WebScraping Data in Public Goods
The skills I demoed here can be learned through taking Data Science with Machine Learning bootcamp with NYC Data Science Academy.
For my web scraping project, I chose to scrape product information from Public Goods, a membership-based online home goods store with a focus on quality, sustainability, and simplicity. My main objective was to analyze the scraped product data to discover trends in price and ratings across product categories – ranging from Personal Care, Household, Grocery, Supplement & Vitamins, Pets, and CBD. In analyzing product data, I sought to not only discover if price points played a factor in customer ratings and reviews, but also what categories yielded the most engagement.
Using python to build my Selenium web scraper, I crawled through 250 product pages on Public Good’s website. Information that I specifically targeted was the product’s name, product description, core features, main ingredients, price, volume, ratings, and number of reviews. With python I was able to do the bulk of my preprocessing and created a pandas dataframe containing the main variables I wanted to analyze. Once creating the dataframe I used Seaborn to visualize the data, and create the plots showcased in this blog.
- In some cases, the lower the price of the product, the higher the rating. This is not true across all categories.
- Number of reviews may be affected by price point, but there are other features to consider.
- Star ratings from 3 – 4 have a lower range of number of reviews.

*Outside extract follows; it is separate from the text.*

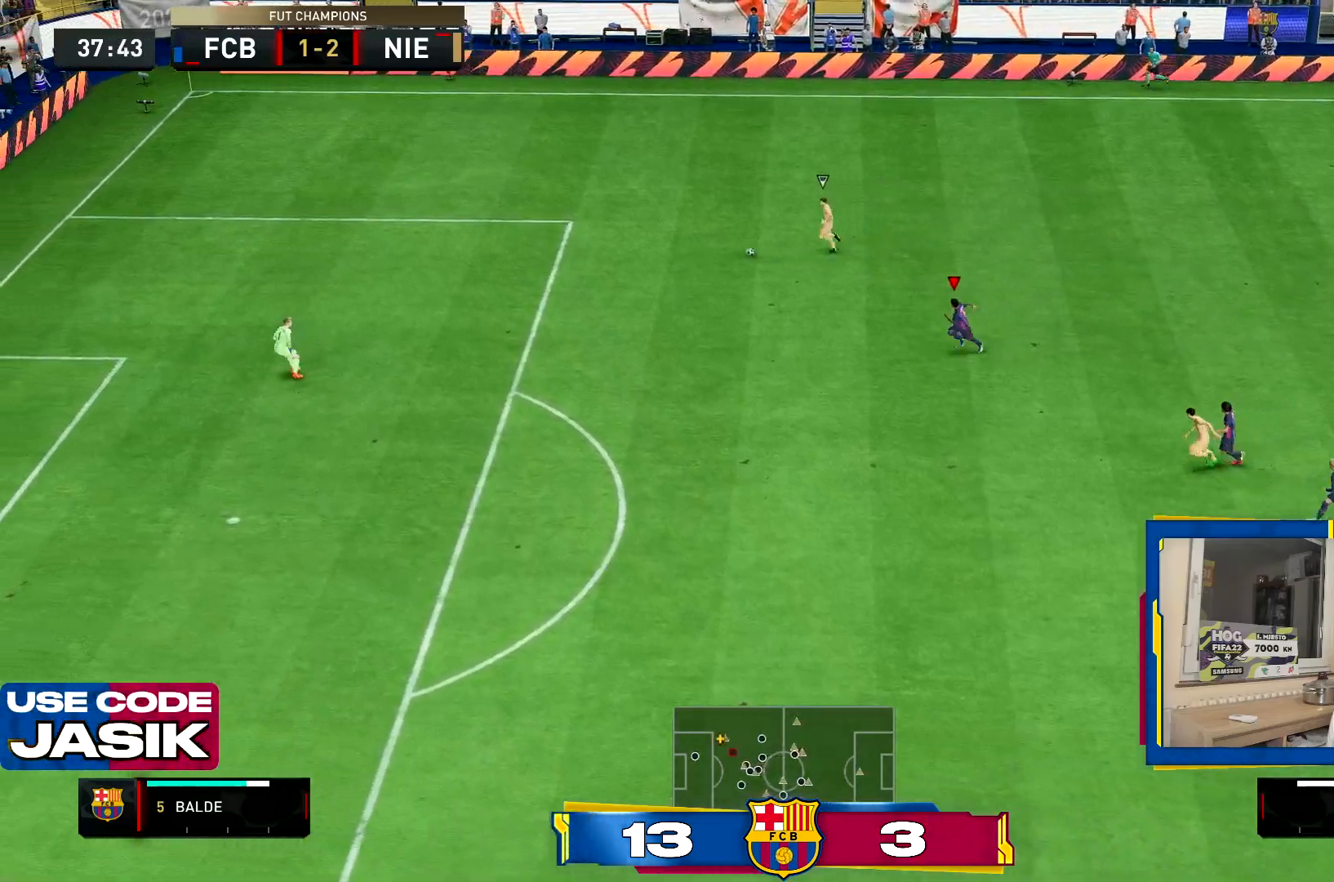
{"buttons": ["R2"], "left_stick": "down-left", "right_stick": "center", "events": []}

Whereas star ratings from 4 -5 have a more inclusive range.
- The highest engagement in regards to star ratings and number of reviews were found in the grocery and household product category.
- Investigating if variables such as: core features and main ingredients influence star ratings and reviews.
- Text Sentiment Analysis / NLP
- Acquiring revenue data.
- Integrating competitor data – i.e Brandless, Amazon Prime, etc.
- Acquiring actual data on how negative reviews effect business revenue and churn.